Real data has gaps. Models mostly don’t handle them natively (XGBoost and LightGBM are exceptions — they split on missingness directly). Three strategies:

1. Impute — replace missing with the mean, median, or mode. Median is usually the safer default for numeric features.
2. Sentinel value — replace with a value the model can’t confuse for real data. -999 for a positive-valued feature, "_missing_" for a category.
3. Indicator column — add a separate 0/1 column saying whether the value was missing. Often combined with imputation, because the fact of missingness can itself be predictive.

from sklearn.impute import SimpleImputer

df["age_missing"] = df["age"].isna().astype(int)  # the indicator
imputer = SimpleImputer(strategy="median")
df[["age"]] = imputer.fit_transform(df[["age"]])

For tree-based models with native missing-value support (XGBoost, LightGBM), just leave the NaNs in — the library will handle them and often does better than your imputation would.

Leakage: the bug that lies to you

Now the part that takes longer to learn than any other. Leakage happens when information that wouldn’t be available at prediction time sneaks into your training features. The model picks up on it, scores great in cross-validation, and falls apart in production because the leaked signal isn’t there at inference.

Two main flavors:

Target leakage — a feature includes information about the target. The classic example: predicting whether a customer will churn, with a feature like cancellation_processed_date. That field only gets populated after churn happens. Including it gives the model a near-perfect predictor that doesn’t exist when you actually want to predict.

The fix: think hard about when each feature becomes available. If you’re predicting at time T, every feature must be derivable from data before T. If a column might be populated after the target event, drop it or recompute it as of T.

Train-test leakage — preprocessing uses statistics from the test set. If you fit a StandardScaler on the full dataset before splitting, the scaler has seen the test data’s mean. The cross-validation score gets inflated by a tiny amount that, on tight problems, is the difference between launch and don’t-launch.

The fix is exactly what scikit-learn pipelines were designed for: wrap the preprocessing in a Pipeline, pass it to cross_val_score, and the library refits everything inside each fold automatically.

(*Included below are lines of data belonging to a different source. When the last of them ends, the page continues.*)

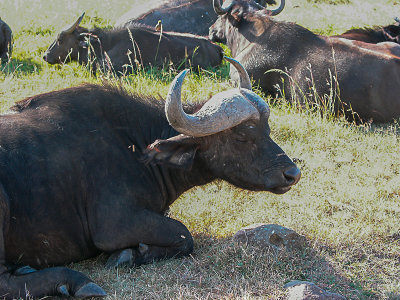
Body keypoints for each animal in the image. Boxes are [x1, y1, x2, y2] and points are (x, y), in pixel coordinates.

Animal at [0, 56, 300, 298]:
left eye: (267, 130)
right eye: (242, 136)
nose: (292, 173)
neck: (132, 145)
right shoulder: (115, 225)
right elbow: (184, 235)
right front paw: (128, 255)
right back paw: (76, 281)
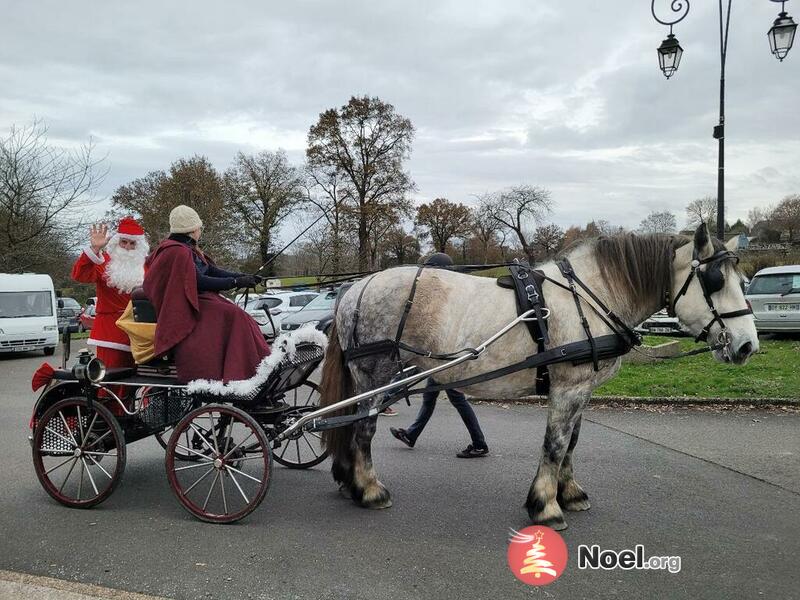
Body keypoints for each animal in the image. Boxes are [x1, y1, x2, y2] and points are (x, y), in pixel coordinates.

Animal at [318, 225, 756, 528]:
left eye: (742, 280)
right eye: (715, 281)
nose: (748, 346)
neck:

from sklearn.pipeline import Pipeline
from sklearn.preprocessing import StandardScaler
from sklearn.linear_model import LogisticRegression
from sklearn.model_selection import cross_val_score

pipe = Pipeline([
    ("scale", StandardScaler()),
    ("clf", LogisticRegression(max_iter=1000)),
])

# Inside each fold, the scaler refits on that fold's training portion only.
scores = cross_val_score(pipe, X, y, cv=5)

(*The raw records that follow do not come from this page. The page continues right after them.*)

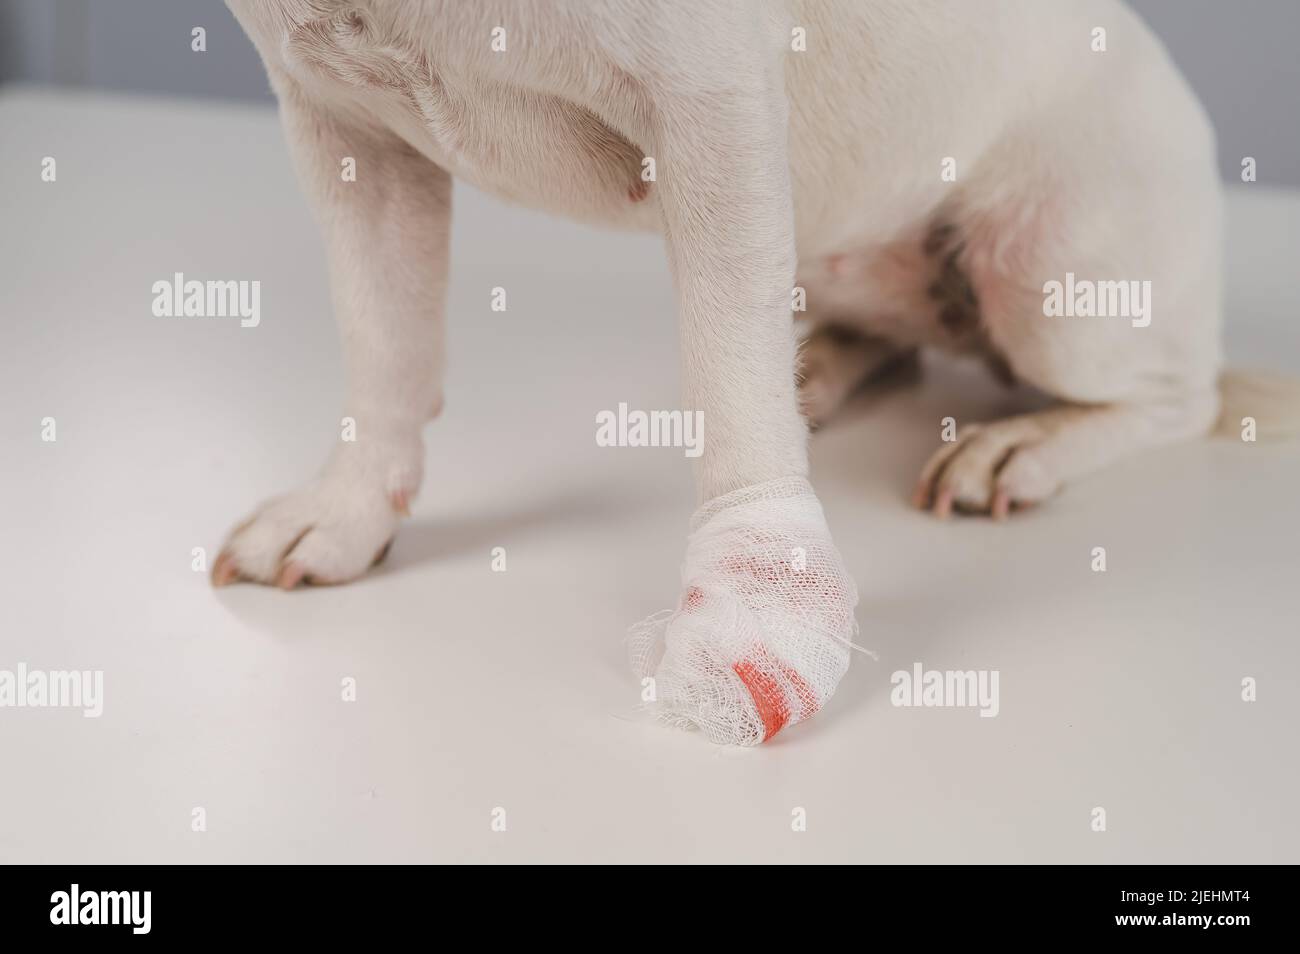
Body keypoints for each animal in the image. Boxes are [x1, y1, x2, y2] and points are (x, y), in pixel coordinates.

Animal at [218, 0, 1284, 748]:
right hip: (838, 236)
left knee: (1171, 398)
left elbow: (728, 382)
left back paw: (1020, 445)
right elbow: (384, 340)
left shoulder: (709, 108)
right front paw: (347, 511)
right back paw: (819, 373)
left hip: (1049, 275)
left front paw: (755, 617)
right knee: (875, 338)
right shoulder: (345, 129)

If you compute aggregations or target encodings outside the pipeline, you’re back to manual leakage prevention: split first, then compute features using only training data, then transform test data with the training-fit transformer.

A useful gut check: if your model scores suspiciously well on the first try — say 99% accuracy on a problem your domain expert says is hard — assume leakage until proven otherwise. Real models on real problems are imperfect. A perfect model usually means a peeking model.

A note on AI assistance

When you ask an AI assistant to write feature engineering code for a dataset, it’s good at the standard patterns — give it a sample of your data and it will suggest reasonable scalers, encoders, and time-feature splits. What it’s unreliable about is the time semantics of aggregations. It will happily suggest features like “average of all past transactions” without a window or a closed="left", and the resulting code will leak the future into the present.

Always read AI-suggested feature code with one question on your mind: “at the moment we make a prediction, does each input column only contain information that was available before that moment?” If the answer is no for any column, fix it before you trust the metrics.

Closing

Feature engineering is the slow, unglamorous part of tabular ML, and also the part where the work pays off. The transforms in this lesson cover most cases you’ll meet in real datasets; the leakage discipline is what keeps your numbers honest. Next lesson, we put all this through tree-based models — the family that, in 2026, still wins on tabular problems.